The proposed work will explore the genetic basis for real-world variability in the behavior of human pathogens during infections of individual humans and whole populations. The focus will be on two gramnegative pathogens, Burkholderia pseudomallei and Shigella dysenteriae, both of which cause infectious diseases associated with substantial mortality in humans. B. pseudomallei is an opportunistic pathogen that causes melioidosis, a disease largely found in Southeast Asia and Northern Australia; it has been classified as a select agent because of its perceived potential as a biowarfare agent.

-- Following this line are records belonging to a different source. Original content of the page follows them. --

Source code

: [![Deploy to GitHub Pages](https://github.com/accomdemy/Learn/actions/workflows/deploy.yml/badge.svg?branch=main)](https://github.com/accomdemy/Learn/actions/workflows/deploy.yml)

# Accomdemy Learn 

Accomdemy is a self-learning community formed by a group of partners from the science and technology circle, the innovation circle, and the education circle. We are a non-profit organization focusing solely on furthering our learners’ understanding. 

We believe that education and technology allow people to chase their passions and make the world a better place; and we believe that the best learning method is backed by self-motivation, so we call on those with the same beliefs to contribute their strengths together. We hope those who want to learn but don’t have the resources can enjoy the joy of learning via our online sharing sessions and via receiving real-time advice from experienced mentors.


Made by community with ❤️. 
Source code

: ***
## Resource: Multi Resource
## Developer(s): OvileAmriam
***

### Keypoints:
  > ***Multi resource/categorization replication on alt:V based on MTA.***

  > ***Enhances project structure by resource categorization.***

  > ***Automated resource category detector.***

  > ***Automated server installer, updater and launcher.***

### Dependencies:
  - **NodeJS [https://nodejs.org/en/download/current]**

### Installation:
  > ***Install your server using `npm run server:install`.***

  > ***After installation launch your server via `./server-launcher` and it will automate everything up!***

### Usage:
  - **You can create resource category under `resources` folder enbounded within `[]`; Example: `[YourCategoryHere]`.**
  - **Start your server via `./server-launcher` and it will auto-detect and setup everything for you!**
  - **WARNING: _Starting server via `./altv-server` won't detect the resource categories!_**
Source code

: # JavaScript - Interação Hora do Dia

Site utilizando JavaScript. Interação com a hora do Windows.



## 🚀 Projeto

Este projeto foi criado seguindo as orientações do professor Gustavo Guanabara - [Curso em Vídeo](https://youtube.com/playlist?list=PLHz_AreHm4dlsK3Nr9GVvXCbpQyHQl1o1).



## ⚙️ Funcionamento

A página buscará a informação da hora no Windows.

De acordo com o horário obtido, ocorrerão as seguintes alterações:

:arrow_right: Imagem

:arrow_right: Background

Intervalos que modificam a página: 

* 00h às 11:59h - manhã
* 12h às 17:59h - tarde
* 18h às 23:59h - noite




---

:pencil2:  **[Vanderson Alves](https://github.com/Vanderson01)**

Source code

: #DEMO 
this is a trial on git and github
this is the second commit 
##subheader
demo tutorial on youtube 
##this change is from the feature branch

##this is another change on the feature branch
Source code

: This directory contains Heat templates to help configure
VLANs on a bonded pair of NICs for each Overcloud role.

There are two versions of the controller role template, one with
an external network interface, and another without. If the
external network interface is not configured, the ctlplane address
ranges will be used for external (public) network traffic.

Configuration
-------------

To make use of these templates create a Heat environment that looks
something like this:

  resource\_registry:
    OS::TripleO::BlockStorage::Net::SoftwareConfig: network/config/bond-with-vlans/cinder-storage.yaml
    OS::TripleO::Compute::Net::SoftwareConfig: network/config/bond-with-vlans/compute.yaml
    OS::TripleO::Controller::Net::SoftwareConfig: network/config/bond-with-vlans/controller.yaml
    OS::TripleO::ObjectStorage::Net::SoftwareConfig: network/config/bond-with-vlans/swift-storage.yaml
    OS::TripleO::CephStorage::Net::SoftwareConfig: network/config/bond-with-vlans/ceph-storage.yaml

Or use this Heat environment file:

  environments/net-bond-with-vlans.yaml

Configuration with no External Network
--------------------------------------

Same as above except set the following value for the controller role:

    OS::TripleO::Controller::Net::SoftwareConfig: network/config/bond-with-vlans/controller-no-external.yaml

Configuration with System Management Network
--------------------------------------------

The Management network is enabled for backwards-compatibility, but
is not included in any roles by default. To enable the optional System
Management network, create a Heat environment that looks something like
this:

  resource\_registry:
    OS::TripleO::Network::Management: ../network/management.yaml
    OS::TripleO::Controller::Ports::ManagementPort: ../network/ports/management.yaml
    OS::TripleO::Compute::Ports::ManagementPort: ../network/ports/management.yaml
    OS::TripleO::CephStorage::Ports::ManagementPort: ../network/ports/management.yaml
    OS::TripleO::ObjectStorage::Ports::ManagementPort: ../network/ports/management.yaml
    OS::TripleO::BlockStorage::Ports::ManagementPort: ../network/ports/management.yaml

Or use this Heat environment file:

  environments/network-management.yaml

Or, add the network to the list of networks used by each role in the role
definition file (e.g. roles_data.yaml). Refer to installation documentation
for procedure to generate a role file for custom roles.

S. dysenteriae causes dysentery epidemics, predominantly in developing countries, which cause substantial mortality, particular in children. The basic hypothesis behind the proposed work is that genetic changes occurring during individual B. pseudomallei infections or during S. dysenteriae epidemics will reveal the selective pressures operating on these species as a result of host defenses, treatment, and¿in the case of S. dysenteriae¿the dynamic changes in the characteristics of the host population within which the epidemic is spreading. A better understanding of the molecular basis for these genetic effects may suggest new approaches to the clinical and public-health management of the diseases. The project has a major technical component since, although new-generation-sequencing technology is opening up the opportunity for studies of the type proposed, key aspects of the technology remain underdeveloped. We place particular emphasis on improvements in the rapidity with which new base-pair-accurate, finished genome sequences can be produced for the index strains of particular infections or epidemics. These reference sequences play a key in role in the experimental and computational methods used to detect the genetic changes that occur during infections and epidemics.

拟议的工作将探索人类行为中现实世界变异性的遗传基础 病原体在人类和整个人群的感染过程中。重点将放在两个革新法上 病原体，Burkholderia pseudomallei和Shigella dysenteriae，两者都引起感染力 与人类大量死亡有关的疾病。 B.假alle骨是一种机会性病原体 引起Melioidosis，这是一种在东南亚和澳大利亚北部大部分发现的疾病；它已被分类 作为精选代理，由于其视为生物脂肪剂的​​潜力。 S.痢疾会导致痢疾 发作，主要在发展中国家，这会导致重大死亡率，尤其是儿童。 提出的工作背后的基本假设是，单个B期间发生的遗传变化。 假单胞菌感染或在S. s. s. s. dysenteriae发作期间将揭示在运行的选择性压力 这些物种是宿主防御，治疗和尚体链球菌的结果 流行病在其中的宿主人群特征的变化。更好 对这些遗传作用的分子基础的理解可能表明临床的新方法 和疾病的公共卫生管理。此后，该项目具有主要的技术组成部分 尽管新成立的序列技术正在为研究类型的研究提供了机会 提议的，该技术的关键方面仍然不发达。我们特别强调 新的碱基准确性，成品基因组序列的速度改善可以是 为特定感染或发作的指数菌株产生。这些参考序列播放键 在用于检测遗传变化的实验和计算方法中的作用 感染和流行病。